EXERCISE
Reproduce, word for word, the portion of the consent-form fix report that begins with "starting August 2020, Edgeryders" and continues through "in December 2020.".

Earth OS Consent Funnel/Tell Form Fixes:*

What happened

starting August 2020, Edgeryders started rolling out tiny, super-simple online form (URL tell.edgeryders-eu/12345) for people to sign up to events. These create automatically edgeryders.eu accounts, and post the answers to the questions in the form on the platform. Some of these forms, it turned out, did not enforce consent. Worse, they still set the value of the edgeryders_consent field in the database to 1. This means that there is no simple way to identify those users via API query; and also that, when people who created their account through those online forms, they will be allowed to post without having to go through the consent funnel. The issue was discovered in December 2020.

What we are doing

  • We fixed the problem going forward. Now all forms enforce consent.
  • We have gone through the forms; identified those did not enforce consent; and identified the user accounts created through those. They turn out to be 196. Only a minority are involved in research projects; we estimate that at least 130 came through EarthOS events.
  • Next, we have toggled their edgeryders_consent value to 0. This means that, if they try to post, they will now be redirected through the consent funnel.
  • The next step is for the community managers to go through the list, identify those who have made codable contribution and get in touch with them one by one, asking them for their consent. This can be acquired via a form, or via them posting one new post on the platform (which now enforces the consent funnel).

Ethics advisor opinion

This is prima facie an issue of compliance, rather than an ethical issue. The solution is good. If any of the participants follow up and ask about the procedure, then it becomes a question of ethics, and we proceed from there (with a clear roadmap of explaining the process).

EXTRACTED DATA
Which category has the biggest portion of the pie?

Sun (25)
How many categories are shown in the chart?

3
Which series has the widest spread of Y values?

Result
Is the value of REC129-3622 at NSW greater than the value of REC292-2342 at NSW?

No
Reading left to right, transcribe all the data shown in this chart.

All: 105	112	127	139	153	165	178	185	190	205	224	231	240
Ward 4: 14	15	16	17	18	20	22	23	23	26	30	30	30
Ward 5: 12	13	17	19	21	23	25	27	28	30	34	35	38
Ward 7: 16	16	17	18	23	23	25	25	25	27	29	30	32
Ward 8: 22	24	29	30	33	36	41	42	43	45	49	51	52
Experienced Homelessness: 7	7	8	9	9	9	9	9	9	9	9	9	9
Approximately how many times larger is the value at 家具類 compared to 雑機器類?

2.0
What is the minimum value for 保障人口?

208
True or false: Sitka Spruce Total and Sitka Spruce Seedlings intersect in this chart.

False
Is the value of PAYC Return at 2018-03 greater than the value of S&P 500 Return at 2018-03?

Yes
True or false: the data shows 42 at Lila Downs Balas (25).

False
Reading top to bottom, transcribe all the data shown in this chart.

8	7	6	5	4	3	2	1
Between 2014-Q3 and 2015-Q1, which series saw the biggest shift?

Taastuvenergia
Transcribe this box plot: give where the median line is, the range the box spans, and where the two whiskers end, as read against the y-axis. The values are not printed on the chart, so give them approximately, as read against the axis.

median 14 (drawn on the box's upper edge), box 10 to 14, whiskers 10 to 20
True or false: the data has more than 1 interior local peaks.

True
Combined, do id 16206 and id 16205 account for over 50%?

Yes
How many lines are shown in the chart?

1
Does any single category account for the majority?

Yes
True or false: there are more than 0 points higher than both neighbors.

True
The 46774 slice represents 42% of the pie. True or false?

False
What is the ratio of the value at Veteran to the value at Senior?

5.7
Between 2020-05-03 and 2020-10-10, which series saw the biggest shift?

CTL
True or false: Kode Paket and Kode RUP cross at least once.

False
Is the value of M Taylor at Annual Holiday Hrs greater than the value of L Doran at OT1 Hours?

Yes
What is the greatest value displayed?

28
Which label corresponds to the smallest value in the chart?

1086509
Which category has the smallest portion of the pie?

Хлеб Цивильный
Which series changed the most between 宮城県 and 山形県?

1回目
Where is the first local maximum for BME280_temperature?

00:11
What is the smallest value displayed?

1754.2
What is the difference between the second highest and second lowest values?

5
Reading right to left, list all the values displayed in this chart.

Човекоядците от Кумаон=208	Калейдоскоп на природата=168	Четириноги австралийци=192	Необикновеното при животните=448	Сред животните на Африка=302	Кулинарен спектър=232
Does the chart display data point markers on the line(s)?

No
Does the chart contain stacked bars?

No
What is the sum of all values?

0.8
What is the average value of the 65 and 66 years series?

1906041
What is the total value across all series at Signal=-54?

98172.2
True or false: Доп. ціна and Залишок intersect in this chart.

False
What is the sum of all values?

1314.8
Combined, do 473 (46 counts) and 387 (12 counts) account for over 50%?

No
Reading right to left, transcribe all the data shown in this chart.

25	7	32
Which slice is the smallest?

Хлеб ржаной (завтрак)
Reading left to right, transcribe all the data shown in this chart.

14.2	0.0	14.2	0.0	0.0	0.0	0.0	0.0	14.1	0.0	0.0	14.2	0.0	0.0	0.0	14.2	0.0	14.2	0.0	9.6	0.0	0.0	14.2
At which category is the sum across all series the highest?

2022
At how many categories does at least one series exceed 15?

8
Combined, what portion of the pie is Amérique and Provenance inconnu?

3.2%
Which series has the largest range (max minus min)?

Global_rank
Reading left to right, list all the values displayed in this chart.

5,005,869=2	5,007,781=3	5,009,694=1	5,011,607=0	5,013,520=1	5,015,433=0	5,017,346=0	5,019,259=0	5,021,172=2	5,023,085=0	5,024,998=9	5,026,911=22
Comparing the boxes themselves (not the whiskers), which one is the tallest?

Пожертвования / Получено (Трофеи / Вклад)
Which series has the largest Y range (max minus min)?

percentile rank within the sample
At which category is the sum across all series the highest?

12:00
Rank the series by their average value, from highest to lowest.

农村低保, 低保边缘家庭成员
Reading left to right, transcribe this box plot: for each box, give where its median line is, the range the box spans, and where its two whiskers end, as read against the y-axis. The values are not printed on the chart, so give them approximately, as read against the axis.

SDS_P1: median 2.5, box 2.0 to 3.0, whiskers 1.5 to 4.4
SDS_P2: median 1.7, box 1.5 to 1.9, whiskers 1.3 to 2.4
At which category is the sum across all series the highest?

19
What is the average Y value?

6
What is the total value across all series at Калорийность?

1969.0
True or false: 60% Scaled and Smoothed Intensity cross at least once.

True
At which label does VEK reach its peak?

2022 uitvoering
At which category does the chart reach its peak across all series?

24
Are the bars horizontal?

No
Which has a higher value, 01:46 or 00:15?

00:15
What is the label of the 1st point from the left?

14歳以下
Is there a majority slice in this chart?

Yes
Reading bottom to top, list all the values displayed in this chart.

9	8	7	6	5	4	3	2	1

EXERCISE SOLUTION
starting August 2020, Edgeryders started rolling out tiny, super-simple online form (URL tell.edgeryders-eu/12345) for people to sign up to events. These create automatically edgeryders.eu accounts, and post the answers to the questions in the form on the platform. Some of these forms, it turned out, did not enforce consent. Worse, they still set the value of the edgeryders_consent field in the database to 1. This means that there is no simple way to identify those users via API query; and also that, when people who created their account through those online forms, they will be allowed to post without having to go through the consent funnel. The issue was discovered in December 2020.